それにこうやって朝食を作ったにはお礼の意味もあったが、サーニャが帰ってくるまでの
深夜から朝までの暇な時間を潰すためのものでもあった。
「そうだそうだ、まだ他の奴らも分も作らないと。二人ともこんな面倒なこと、よく毎朝できるよな、本当」
追求を恐れたエイラは、そそくさと厨房へと行こうと背を向けると、
「ああ、あと誰かにどやされる前に電球を片付けとかないとな。

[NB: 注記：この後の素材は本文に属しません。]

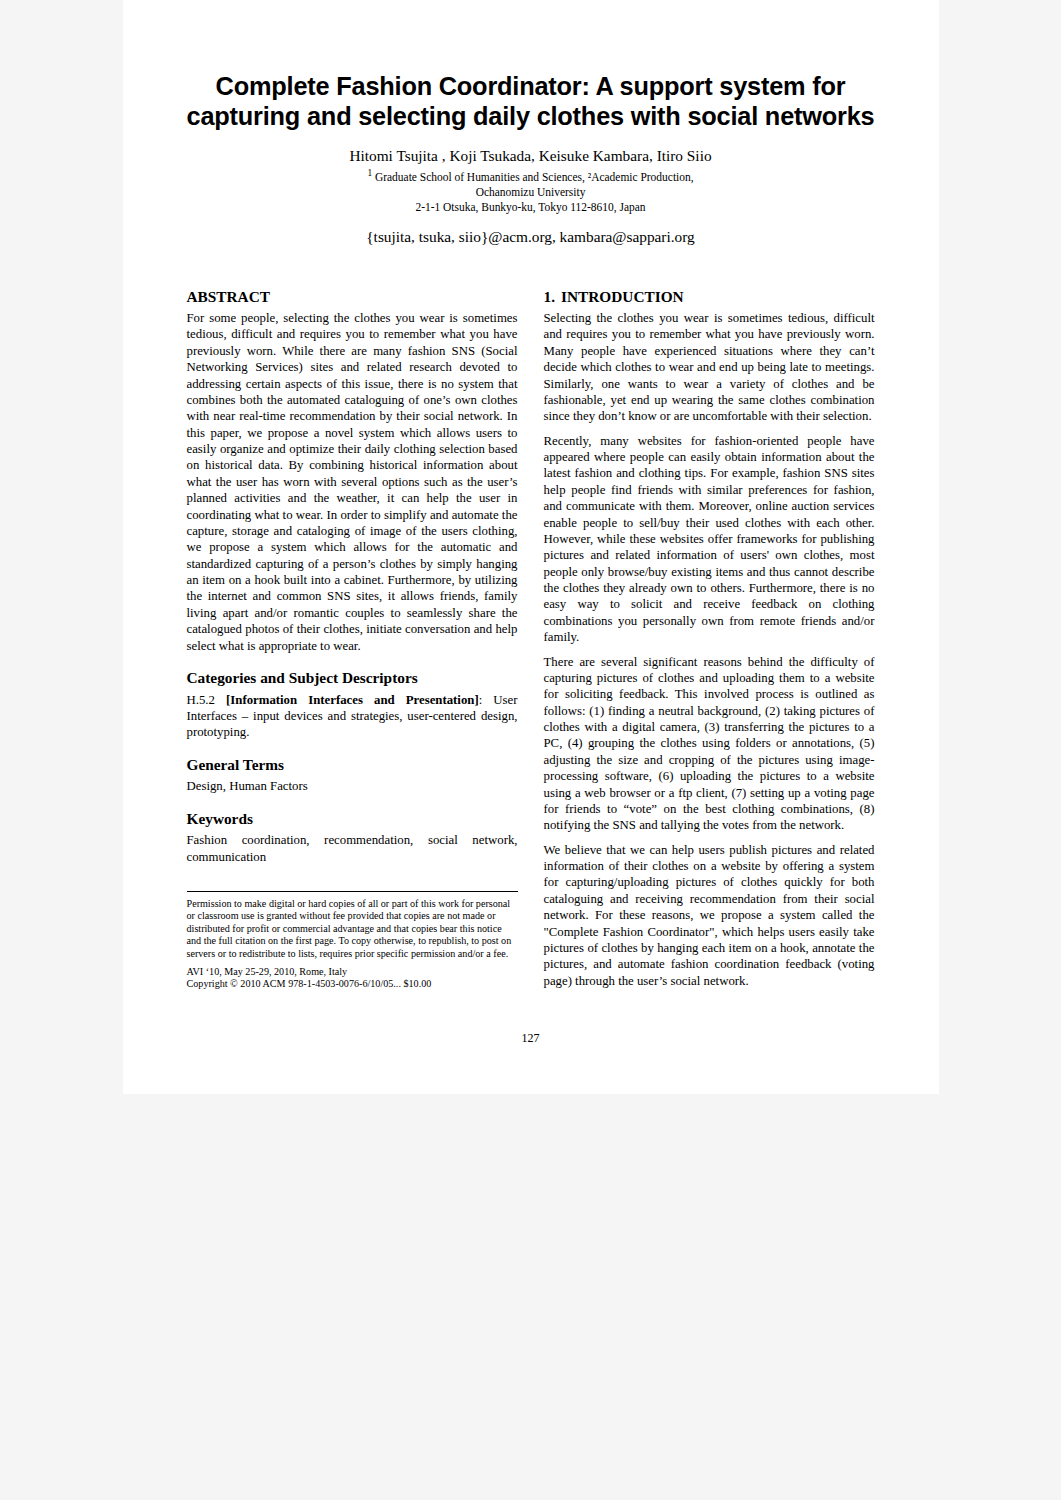Complete Fashion Coordinator: A support system for
capturing and selecting daily clothes with social networks
Hitomi Tsujita , Koji Tsukada, Keisuke Kambara, Itiro Siio
1 Graduate School of Humanities and Sciences, ²Academic Production,
Ochanomizu University
2-1-1 Otsuka, Bunkyo-ku, Tokyo 112-8610, Japan
{tsujita, tsuka, siio}@acm.org, kambara@sappari.org
ABSTRACT
For some people, selecting the clothes you wear is sometimes tedious, difficult and requires you to remember what you have previously worn. While there are many fashion SNS (Social Networking Services) sites and related research devoted to addressing certain aspects of this issue, there is no system that combines both the automated cataloguing of one’s own clothes with near real-time recommendation by their social network. In this paper, we propose a novel system which allows users to easily organize and optimize their daily clothing selection based on historical data. By combining historical information about what the user has worn with several options such as the user’s planned activities and the weather, it can help the user in coordinating what to wear. In order to simplify and automate the capture, storage and cataloging of image of the users clothing, we propose a system which allows for the automatic and standardized capturing of a person’s clothes by simply hanging an item on a hook built into a cabinet. Furthermore, by utilizing the internet and common SNS sites, it allows friends, family living apart and/or romantic couples to seamlessly share the catalogued photos of their clothes, initiate conversation and help select what is appropriate to wear.
Categories and Subject Descriptors
H.5.2 [Information Interfaces and Presentation]: User Interfaces – input devices and strategies, user-centered design, prototyping.
General Terms
Design, Human Factors
Keywords
Fashion coordination, recommendation, social network, communication
Permission to make digital or hard copies of all or part of this work for personal or classroom use is granted without fee provided that copies are not made or distributed for profit or commercial advantage and that copies bear this notice and the full citation on the first page. To copy otherwise, to republish, to post on servers or to redistribute to lists, requires prior specific permission and/or a fee.
AVI ‘10, May 25-29, 2010, Rome, Italy
Copyright © 2010 ACM 978-1-4503-0076-6/10/05... $10.00
1. INTRODUCTION
Selecting the clothes you wear is sometimes tedious, difficult and requires you to remember what you have previously worn. Many people have experienced situations where they can’t decide which clothes to wear and end up being late to meetings. Similarly, one wants to wear a variety of clothes and be fashionable, yet end up wearing the same clothes combination since they don’t know or are uncomfortable with their selection.
Recently, many websites for fashion-oriented people have appeared where people can easily obtain information about the latest fashion and clothing tips. For example, fashion SNS sites help people find friends with similar preferences for fashion, and communicate with them. Moreover, online auction services enable people to sell/buy their used clothes with each other. However, while these websites offer frameworks for publishing pictures and related information of users' own clothes, most people only browse/buy existing items and thus cannot describe the clothes they already own to others. Furthermore, there is no easy way to solicit and receive feedback on clothing combinations you personally own from remote friends and/or family.
There are several significant reasons behind the difficulty of capturing pictures of clothes and uploading them to a website for soliciting feedback. This involved process is outlined as follows: (1) finding a neutral background, (2) taking pictures of clothes with a digital camera, (3) transferring the pictures to a PC, (4) grouping the clothes using folders or annotations, (5) adjusting the size and cropping of the pictures using image-processing software, (6) uploading the pictures to a website using a web browser or a ftp client, (7) setting up a voting page for friends to “vote” on the best clothing combinations, (8) notifying the SNS and tallying the votes from the network.
We believe that we can help users publish pictures and related information of their clothes on a website by offering a system for capturing/uploading pictures of clothes quickly for both cataloguing and receiving recommendation from their social network. For these reasons, we propose a system called the "Complete Fashion Coordinator", which helps users easily take pictures of clothes by hanging each item on a hook, annotate the pictures, and automate fashion coordination feedback (voting page) through the user’s social network.
127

それと・・・ありがとな」
そう言い残してエイラは厨房へと戻っていった。

「ねぇ、リーネちゃん」
「ん?」
「一つ聞きたいことがあるんだけど」
「何?」
「フェルナンヌウス祭ってどんなお祭りなの?」
「えっ? え~と・・・」
エイラのサンドイッチを頬張りながら、宮藤は素朴な疑問をリーネに投げかけた。
「元々はロマーニャのお祭りで、大事な人にお菓子やプレゼントを渡す日だよ」
「へぇ~、扶桑じゃそんなの無かったからなぁ~。じゃあさ、お互いにお菓子の送り合いっこしない? 
私が扶桑のお菓子を作るから、リーネちゃんはブリタニアのお菓子で」
「う・・・うん、いいよ」
リーネは少しドギマギしながら答える。
「何作ろうかなぁ~」
その後二人はお菓子談義で盛り上がった。宮藤は無邪気な顔で、リーネは少し頬を赤らめながら・・・。